[Records for this exercise]

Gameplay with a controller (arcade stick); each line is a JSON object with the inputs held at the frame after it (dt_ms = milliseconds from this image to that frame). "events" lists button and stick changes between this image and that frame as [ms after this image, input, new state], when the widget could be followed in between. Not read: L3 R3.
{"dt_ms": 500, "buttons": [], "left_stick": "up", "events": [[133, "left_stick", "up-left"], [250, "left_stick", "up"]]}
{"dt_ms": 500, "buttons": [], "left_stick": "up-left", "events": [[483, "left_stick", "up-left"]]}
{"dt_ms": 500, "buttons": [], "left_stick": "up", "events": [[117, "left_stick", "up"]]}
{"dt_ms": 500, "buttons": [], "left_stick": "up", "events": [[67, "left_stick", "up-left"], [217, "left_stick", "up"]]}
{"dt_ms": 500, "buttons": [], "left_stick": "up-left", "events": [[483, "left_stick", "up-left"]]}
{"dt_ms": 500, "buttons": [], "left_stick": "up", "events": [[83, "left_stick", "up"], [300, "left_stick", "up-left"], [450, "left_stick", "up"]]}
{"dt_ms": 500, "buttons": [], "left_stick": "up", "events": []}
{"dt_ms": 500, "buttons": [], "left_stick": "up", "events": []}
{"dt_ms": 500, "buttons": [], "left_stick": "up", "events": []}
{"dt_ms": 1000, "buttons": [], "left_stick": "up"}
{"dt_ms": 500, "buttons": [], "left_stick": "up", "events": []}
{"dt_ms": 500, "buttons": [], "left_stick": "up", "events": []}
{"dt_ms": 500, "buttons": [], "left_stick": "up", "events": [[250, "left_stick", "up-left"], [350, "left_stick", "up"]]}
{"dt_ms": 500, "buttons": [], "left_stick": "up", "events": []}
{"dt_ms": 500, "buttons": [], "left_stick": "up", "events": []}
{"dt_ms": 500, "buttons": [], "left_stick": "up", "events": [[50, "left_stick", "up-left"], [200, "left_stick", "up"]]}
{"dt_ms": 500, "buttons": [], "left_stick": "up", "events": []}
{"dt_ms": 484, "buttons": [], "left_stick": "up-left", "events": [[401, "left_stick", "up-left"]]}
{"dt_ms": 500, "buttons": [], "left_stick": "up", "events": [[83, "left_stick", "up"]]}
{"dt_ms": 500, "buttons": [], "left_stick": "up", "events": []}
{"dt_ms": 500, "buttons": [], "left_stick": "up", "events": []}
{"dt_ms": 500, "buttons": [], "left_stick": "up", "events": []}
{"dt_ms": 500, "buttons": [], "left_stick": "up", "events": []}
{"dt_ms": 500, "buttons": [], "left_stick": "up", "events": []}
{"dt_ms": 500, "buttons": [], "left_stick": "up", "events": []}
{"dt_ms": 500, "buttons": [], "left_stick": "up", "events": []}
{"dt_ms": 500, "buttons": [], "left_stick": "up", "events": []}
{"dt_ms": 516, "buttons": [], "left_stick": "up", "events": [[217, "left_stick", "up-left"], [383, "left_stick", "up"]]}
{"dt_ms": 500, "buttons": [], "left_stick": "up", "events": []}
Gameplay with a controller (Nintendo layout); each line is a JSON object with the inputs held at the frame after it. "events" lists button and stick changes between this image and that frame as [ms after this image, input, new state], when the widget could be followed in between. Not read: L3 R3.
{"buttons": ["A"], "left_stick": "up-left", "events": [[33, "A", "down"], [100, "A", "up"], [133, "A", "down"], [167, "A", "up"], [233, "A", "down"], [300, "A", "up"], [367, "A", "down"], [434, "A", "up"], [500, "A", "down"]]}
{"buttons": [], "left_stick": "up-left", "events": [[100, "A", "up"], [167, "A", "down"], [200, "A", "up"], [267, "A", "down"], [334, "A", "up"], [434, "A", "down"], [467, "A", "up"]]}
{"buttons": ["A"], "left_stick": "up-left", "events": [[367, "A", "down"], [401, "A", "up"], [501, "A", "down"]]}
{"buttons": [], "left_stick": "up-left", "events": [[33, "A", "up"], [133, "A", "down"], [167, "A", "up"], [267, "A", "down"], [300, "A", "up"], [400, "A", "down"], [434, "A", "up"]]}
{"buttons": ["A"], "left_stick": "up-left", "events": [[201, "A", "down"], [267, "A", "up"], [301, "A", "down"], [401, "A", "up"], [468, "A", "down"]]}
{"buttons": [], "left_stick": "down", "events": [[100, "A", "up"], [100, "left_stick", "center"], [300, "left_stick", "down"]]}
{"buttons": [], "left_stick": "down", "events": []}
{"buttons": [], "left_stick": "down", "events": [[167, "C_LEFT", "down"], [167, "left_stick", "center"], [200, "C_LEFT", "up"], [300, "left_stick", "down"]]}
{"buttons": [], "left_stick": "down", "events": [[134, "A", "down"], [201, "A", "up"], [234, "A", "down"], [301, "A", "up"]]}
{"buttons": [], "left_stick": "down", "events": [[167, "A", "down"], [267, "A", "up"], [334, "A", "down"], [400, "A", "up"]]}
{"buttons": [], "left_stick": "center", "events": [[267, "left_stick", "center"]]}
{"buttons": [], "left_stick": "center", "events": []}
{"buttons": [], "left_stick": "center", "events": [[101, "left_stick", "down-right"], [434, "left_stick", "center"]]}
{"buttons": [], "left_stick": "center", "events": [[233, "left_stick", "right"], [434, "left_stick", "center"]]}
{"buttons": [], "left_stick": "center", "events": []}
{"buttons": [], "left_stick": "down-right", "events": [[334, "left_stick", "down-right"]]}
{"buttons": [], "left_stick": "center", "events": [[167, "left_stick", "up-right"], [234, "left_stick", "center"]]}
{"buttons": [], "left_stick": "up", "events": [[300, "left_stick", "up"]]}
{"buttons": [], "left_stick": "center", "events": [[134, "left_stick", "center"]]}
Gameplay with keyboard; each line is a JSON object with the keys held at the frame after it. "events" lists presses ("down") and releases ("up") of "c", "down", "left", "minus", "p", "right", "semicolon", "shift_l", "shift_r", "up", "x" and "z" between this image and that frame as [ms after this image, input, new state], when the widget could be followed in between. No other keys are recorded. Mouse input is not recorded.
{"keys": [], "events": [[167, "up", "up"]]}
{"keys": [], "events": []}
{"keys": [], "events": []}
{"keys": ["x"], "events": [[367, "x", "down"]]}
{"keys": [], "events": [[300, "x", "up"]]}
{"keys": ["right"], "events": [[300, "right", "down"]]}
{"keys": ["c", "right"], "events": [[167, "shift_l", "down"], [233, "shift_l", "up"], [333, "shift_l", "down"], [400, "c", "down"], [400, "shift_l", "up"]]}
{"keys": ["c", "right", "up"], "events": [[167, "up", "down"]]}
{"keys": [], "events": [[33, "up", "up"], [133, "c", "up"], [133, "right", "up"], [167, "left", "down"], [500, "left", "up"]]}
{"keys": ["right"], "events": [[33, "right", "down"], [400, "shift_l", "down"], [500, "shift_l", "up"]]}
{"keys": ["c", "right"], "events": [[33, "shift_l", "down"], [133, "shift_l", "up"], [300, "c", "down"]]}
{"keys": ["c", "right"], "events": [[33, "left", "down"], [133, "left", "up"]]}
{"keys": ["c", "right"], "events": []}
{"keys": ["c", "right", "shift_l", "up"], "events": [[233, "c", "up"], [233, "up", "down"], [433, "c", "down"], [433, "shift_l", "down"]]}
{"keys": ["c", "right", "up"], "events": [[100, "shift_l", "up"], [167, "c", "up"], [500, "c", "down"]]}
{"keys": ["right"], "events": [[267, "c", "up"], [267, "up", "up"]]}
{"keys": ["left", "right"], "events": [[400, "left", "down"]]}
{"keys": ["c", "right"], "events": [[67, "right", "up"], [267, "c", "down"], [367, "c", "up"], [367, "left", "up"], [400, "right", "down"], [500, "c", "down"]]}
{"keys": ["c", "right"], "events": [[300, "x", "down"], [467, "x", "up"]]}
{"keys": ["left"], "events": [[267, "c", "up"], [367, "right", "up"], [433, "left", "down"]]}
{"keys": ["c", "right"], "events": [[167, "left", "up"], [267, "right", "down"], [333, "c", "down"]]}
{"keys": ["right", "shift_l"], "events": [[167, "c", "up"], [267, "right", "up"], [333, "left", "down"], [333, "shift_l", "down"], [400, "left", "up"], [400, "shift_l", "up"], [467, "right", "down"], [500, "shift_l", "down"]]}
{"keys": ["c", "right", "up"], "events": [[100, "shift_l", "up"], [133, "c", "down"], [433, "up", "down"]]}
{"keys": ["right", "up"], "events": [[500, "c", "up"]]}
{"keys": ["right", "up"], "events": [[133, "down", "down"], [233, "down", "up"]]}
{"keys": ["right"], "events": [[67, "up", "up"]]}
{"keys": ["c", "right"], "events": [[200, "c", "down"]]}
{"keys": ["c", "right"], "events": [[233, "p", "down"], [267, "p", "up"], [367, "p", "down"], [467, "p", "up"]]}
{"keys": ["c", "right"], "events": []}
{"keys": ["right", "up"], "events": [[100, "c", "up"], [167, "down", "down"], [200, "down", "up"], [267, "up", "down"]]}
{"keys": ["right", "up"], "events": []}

[/Records for this exercise]

Lines holding "inputs" in the data above: copy each of them.

> [Output below]:
Gameplay with a controller (arcade stick); each line is a JSON object with the inputs held at the frame after it (dt_ms = milliseconds from this image to that frame). "events" lists button and stick changes between this image and that frame as [ms after this image, input, new state], when the widget could be followed in between. Not read: L3 R3.
Gameplay with a controller (Nintendo layout); each line is a JSON object with the inputs held at the frame after it. "events" lists button and stick changes between this image and that frame as [ms after this image, input, new state], when the widget could be followed in between. Not read: L3 R3.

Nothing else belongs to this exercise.